Curiously though, like Basil Fawlty, Loach couldn’t help but mention the war (in Iraq) – at least they marched for one day, he said unconvincingly. Like Ireland, it has a long and bitter history of resistance, its boundaries drawn by British colonialists, and it now involves surrogates fighting a dirty war. But today’s reluctant imperialists exhibit a more accidental and aimless brutality, the consequence of its armies being holed up in their high security barracks with no clear mission, and promoted by a culture of paralysis and fear indulged by political elites at home. And the left is much the same, practising a politics that can only live vicariously through the self-destructive acts of deluded individuals with no roots in the local community – quite the opposite of supporting the right to self-determination of a sovereign people.
But there is one other parallel.
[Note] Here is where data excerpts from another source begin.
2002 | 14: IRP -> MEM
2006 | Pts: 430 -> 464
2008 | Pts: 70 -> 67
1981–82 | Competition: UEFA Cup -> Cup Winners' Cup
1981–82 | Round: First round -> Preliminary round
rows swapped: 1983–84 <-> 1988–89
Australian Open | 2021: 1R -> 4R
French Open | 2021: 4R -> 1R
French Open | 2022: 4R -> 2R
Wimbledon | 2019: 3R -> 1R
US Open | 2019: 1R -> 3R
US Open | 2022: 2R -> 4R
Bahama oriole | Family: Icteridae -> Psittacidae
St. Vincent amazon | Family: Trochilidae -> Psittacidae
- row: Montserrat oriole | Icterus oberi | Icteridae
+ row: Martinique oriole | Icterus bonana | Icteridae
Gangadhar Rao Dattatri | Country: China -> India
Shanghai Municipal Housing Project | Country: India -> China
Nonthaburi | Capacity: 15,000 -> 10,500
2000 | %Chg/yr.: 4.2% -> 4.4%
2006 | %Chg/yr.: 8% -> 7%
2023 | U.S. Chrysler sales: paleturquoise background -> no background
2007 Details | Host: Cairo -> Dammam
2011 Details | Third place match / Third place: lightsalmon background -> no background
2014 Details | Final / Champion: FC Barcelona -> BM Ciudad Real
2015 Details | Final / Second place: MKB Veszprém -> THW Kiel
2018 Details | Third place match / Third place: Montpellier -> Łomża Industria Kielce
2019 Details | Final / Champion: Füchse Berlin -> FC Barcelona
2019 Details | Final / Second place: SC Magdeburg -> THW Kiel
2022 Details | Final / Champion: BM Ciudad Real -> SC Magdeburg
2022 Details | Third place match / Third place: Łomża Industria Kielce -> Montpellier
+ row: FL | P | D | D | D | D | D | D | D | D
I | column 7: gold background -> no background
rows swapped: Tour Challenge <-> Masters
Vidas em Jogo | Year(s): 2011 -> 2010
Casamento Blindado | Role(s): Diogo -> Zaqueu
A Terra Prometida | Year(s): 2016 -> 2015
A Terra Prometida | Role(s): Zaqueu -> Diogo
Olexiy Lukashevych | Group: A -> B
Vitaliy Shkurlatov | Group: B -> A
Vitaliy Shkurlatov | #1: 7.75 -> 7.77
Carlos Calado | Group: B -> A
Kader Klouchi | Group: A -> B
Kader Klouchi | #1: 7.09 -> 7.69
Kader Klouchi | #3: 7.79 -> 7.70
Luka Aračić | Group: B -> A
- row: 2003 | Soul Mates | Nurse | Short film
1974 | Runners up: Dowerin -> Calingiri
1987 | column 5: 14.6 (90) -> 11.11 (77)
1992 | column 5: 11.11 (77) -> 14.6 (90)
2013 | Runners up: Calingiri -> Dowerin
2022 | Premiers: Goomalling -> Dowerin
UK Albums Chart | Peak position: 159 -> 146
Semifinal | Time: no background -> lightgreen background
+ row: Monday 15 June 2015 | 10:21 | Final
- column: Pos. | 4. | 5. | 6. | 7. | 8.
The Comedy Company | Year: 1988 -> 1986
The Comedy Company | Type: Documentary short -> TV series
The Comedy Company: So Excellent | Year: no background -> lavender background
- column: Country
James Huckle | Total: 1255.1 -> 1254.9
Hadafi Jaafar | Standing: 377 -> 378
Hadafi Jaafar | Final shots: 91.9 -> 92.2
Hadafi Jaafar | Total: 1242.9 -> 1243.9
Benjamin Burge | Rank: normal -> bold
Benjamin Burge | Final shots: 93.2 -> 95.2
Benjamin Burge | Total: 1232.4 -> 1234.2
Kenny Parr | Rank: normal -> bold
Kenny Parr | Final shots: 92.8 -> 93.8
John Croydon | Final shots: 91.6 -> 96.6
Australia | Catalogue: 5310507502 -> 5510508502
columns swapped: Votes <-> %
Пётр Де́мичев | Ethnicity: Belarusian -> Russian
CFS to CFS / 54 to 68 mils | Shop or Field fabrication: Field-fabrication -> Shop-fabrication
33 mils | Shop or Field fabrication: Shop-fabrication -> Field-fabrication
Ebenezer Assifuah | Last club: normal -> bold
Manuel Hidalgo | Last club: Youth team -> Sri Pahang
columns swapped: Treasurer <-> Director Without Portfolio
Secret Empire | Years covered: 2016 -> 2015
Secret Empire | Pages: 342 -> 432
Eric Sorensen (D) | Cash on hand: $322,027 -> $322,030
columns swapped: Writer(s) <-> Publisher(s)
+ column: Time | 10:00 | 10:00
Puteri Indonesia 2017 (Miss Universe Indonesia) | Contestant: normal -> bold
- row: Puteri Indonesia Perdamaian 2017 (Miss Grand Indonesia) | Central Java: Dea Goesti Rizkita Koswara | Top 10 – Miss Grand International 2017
According to Loach, all his films follow a clear narrative structure, tracing contradictions in the character’s lives and taking them to their resolution. Which is a strange thing to say if you think about it after a film about Ireland. Like Iraq, it is a conflict that was never really resolved. In the latter, the allies claimed to have won without declaring their victory for fear of triumphalism, but remain caught up in skirmishes as they try to avoid responsibility for the devastation they leave in their wake. This confused state of affairs is echoed in the republican movement’s declared end to hostilities. Though its commitment to the Good Friday Agreement, like partition all those years earlier, signalled a withdrawal from its wider ambitions, Sinn Fein was more or less triumphant in public, in a calculated effort not to admit defeat.
The mystifying language of identity politics that subsequently came to dominate in Ireland (and Iraq, and elsewhere), subsumed its political history under the demeaning logic of historical and unchanging antagonisms, and institutionalised the divisions more than the barbed wire and check points ever could. That is the real tragedy of Ireland, and perhaps another film.